### [Material provided]
◆ ◆ ◆ ◆
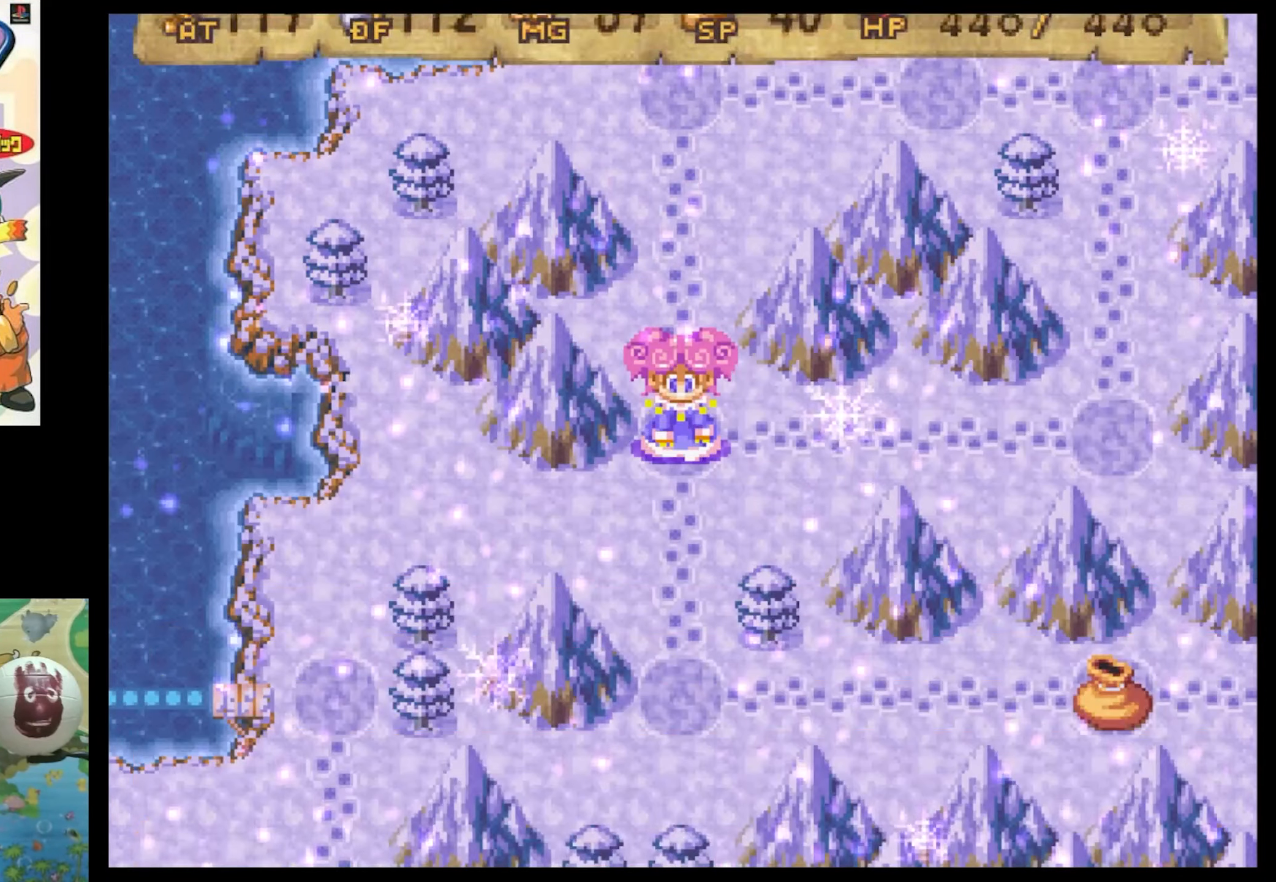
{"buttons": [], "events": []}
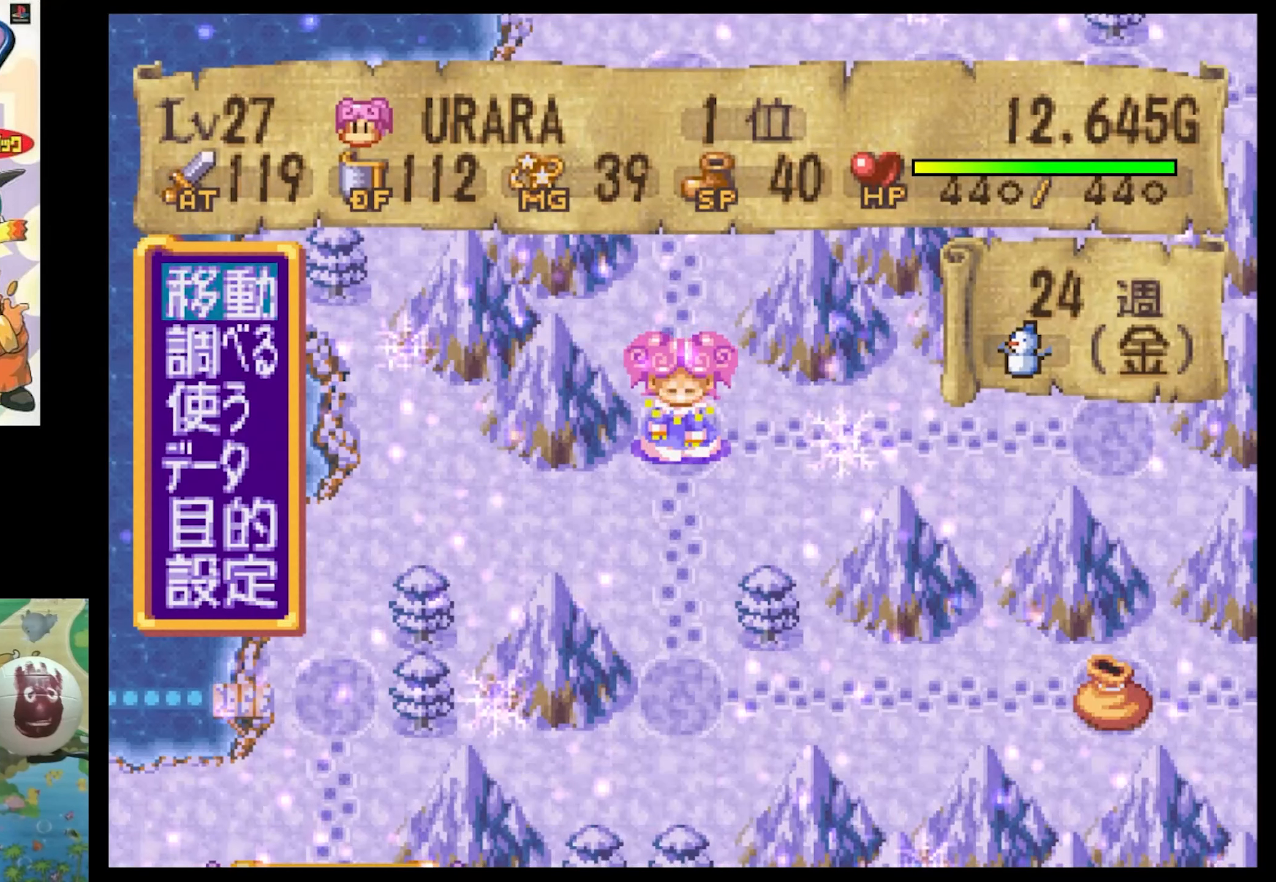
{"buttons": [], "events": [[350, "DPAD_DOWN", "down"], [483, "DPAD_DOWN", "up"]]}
◆ ◆ ◆ ◆
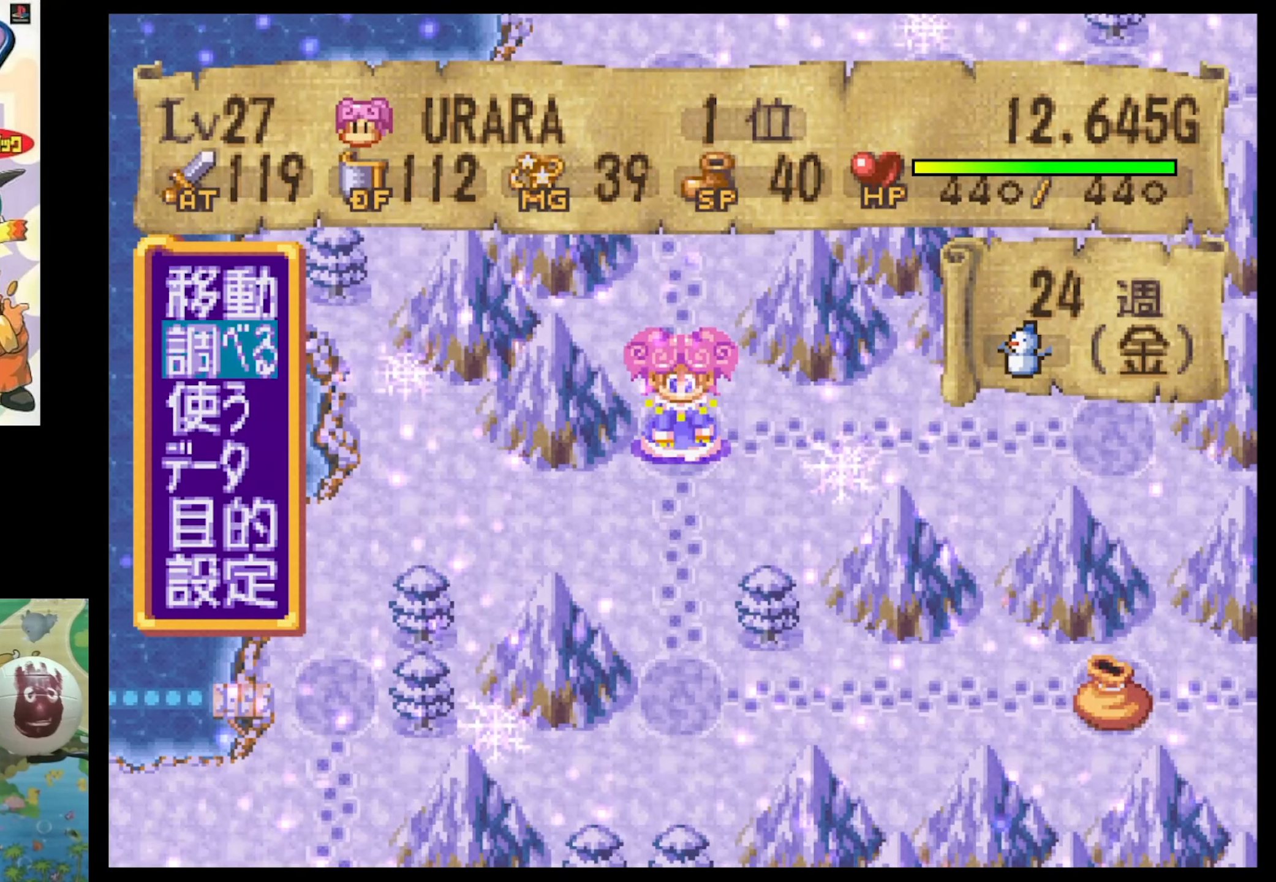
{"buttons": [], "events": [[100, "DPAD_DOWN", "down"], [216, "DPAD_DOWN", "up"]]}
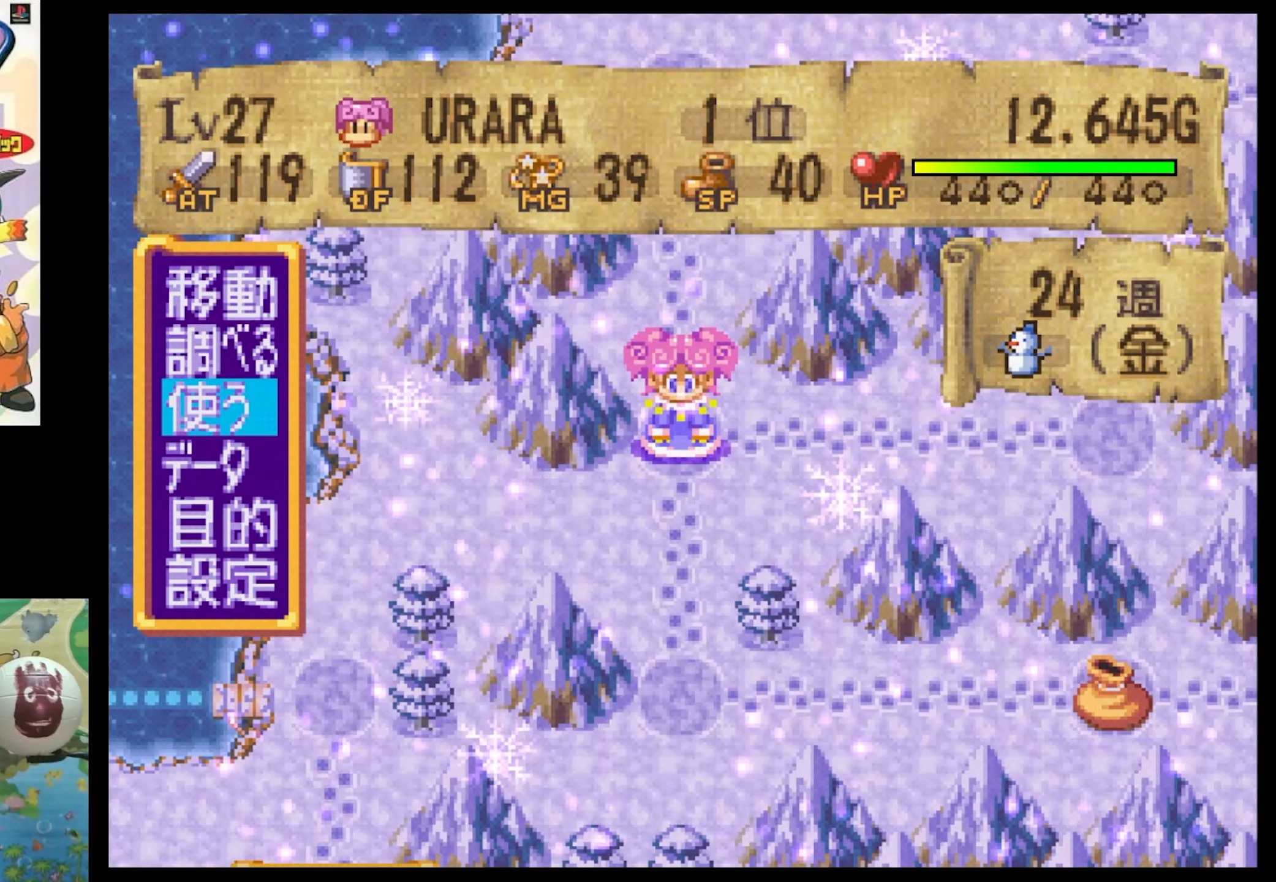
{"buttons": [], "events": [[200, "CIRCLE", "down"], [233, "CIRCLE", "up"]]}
◆ ◆ ◆ ◆
### [Work to complete]
Across the listing above, find all lines where the word "down" is present and copy them.

### [Your solution]
{"buttons": [], "events": [[350, "DPAD_DOWN", "down"], [483, "DPAD_DOWN", "up"]]}
{"buttons": [], "events": [[100, "DPAD_DOWN", "down"], [216, "DPAD_DOWN", "up"]]}
{"buttons": [], "events": [[200, "CIRCLE", "down"], [233, "CIRCLE", "up"]]}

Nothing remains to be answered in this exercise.